**EXTRACTO DE LA FUENTE**
________

Subraya Durán la necesidad de crear un nuevo movimiento político en el que tendrían cabida “cristianos y personas de cultura cristiana que hayan militado o militen en el mundo socialista y también en otros partidos que crean que ahora no es la hora de seguir estrategias a remolque de terceros” (¿?).
La idea no es idéntica, pero inevitablemente evoca a aquella ‘operación Roca’ que desembarcó en la política española a mediados de los años 80 para competir con la hegemonía de Felipe González. El batacazo electoral del padre de la Constitución (que ni siquiera se presentó a las elecciones de 1986) fue, como se sabe, glorioso. Apenas 194.538 votos y un 0,96% de respaldo electoral, pese a los cientos de millones de pesetas que dilapidó el Partido Reformista Democrático (PRD), cuyas deudas fueron generosamente condonadas por la banca. Florentino Pérez, Antonio Garrigues Walker o Justino de Azcárate estaban entre sus promotores, pero lo más relevante (al margen de su estruendoso fracaso) es que fue la última vez desde Cambó en que el nacionalismo moderado catalán se involucró hasta las cachas en la política española.
Desde entonces, sólo se han producido apoyos tácticos para salvar votaciones parlamentarias -respaldando tanto al PSOE como el PP-, pero sin que se haya producido una implicación directa en la política nacional (al margen del periodo constituyente). Incluso, el propio Durán -que ha actuado en Madrid más como un lobista que como un hombre de Estado- ha rechazado ocupar alguna cartera.
La hegemonía de la izquierda
Más allá del papel de CiU en la política nacional, lo significativo es que por primera vez un líder político del establishment plantea abiertamente romper el actual mapa político con nuevos actores de la cosa pública capaces de vertebrar una realidad distinta. Como ya, de facto, está sucediendo en la izquierda del PSOE, donde desde la irrupción de Podemos existe un formidable debate sobre quién dominará ese espacio político que antes monopolizaba Izquierda Unida.
Por primera vez, un líder político plantea abiertamente romper el actual mapa político con nuevos actores. Como de hecho está sucediendo en la izquierda del PSOE, donde desde la irrupción de Podemos existe un formidable debate sobre quién dominará ese espacio político que antes monopolizaba Izquierda Unida
La propuesta de Durán es inteligente porque probablemente es la única posible para evitar el caos. Edificar sobre las ruinas del PSOE, de otros partidos con escaso recorrido electoral que ya han tocado techo y de los sectores más progresistas de la propia Unió (una formación superada por la historia) un nuevo proyecto político a la manera del Partido Democrático italiano, que ha emergido tras recorrer años de ostracismo y de crisis. Pero que ahora, de la mano de Matteo Renzi, se presenta ante Europa como el proyecto más atractivo gracias a una nueva mayoría social y política. Nadie dijo que fuera sencillo construir una nueva clase política.

________

**FILAS DE DATOS**

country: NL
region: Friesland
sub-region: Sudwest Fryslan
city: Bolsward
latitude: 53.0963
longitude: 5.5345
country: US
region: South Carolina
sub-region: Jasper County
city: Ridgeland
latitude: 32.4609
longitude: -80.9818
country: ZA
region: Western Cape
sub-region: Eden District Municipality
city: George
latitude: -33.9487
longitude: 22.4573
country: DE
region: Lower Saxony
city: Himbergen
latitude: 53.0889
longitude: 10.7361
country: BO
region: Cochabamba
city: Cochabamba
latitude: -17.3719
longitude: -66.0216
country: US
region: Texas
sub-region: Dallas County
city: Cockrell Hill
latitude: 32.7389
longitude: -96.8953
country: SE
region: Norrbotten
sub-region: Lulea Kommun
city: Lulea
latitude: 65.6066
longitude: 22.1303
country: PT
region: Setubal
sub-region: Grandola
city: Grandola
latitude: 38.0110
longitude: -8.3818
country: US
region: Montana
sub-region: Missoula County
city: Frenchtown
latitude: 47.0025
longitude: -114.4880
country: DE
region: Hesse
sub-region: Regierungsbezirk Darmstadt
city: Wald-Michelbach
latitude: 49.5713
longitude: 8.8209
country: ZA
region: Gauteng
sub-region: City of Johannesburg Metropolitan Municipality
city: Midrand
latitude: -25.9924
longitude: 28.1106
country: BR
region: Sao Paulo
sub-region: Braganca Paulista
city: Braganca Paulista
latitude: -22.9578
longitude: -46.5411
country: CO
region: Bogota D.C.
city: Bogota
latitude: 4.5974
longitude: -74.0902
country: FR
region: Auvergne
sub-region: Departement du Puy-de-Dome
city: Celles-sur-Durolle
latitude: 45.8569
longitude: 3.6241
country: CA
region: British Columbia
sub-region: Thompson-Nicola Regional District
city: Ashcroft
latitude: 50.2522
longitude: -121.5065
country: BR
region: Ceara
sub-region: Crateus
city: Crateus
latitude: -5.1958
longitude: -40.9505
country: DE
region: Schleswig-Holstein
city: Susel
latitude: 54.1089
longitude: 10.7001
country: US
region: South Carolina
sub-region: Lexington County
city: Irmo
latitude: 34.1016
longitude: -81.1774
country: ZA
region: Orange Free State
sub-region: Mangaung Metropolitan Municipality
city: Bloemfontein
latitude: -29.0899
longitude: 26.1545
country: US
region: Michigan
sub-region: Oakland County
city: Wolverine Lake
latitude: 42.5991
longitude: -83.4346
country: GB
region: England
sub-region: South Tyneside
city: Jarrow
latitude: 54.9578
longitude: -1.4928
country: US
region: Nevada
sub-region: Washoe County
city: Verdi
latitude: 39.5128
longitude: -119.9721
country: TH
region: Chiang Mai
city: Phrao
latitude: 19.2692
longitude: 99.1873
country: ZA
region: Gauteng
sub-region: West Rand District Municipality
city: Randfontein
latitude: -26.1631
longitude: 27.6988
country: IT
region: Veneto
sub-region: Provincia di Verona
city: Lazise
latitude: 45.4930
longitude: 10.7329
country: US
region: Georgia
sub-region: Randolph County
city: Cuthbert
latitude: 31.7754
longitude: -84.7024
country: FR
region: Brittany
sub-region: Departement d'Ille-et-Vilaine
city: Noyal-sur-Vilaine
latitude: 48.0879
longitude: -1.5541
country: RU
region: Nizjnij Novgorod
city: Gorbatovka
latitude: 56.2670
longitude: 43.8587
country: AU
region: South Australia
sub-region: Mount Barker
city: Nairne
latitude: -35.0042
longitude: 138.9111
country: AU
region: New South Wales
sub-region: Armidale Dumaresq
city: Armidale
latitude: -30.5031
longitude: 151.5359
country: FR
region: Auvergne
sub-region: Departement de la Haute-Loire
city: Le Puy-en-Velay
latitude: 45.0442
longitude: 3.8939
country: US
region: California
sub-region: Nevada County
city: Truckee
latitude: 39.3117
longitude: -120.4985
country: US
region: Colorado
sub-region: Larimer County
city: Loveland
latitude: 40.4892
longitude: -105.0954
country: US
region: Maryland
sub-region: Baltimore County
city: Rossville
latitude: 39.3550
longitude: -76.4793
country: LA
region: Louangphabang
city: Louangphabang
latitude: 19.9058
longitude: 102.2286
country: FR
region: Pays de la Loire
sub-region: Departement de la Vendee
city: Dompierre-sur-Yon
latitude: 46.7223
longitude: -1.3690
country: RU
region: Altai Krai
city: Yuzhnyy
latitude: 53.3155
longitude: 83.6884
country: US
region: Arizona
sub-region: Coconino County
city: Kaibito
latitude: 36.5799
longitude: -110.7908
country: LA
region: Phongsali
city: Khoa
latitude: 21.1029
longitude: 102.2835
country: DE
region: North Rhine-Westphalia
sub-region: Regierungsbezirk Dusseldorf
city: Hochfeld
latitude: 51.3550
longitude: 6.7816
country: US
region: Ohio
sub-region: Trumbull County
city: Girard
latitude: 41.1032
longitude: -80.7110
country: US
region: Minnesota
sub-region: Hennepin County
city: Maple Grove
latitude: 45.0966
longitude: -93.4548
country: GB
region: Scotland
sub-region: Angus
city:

________

Indica si cada afirmación concuerda con el texto sobre la propuesta de Durán; responde sí o no y cita literalmente las palabras del texto que lo deciden. (a) El Partido Reformista Democrático obtuvo menos del uno por ciento del respaldo electoral. (b) Durán aceptó ocupar una cartera en el Gobierno. (c) Antes de la irrupción de Podemos, Izquierda Unida monopolizaba el espacio político a la izquierda del PSOE.

**RESPUESTA A LA TAREA**
(a) Sí: "Apenas 194.538 votos y un 0,96% de respaldo electoral".
(b) No: "el propio Durán -que ha actuado en Madrid más como un lobista que como un hombre de Estado- ha rechazado ocupar alguna cartera".
(c) Sí: "en la izquierda del PSOE, donde desde la irrupción de Podemos existe un formidable debate sobre quién dominará ese espacio político que antes monopolizaba Izquierda Unida".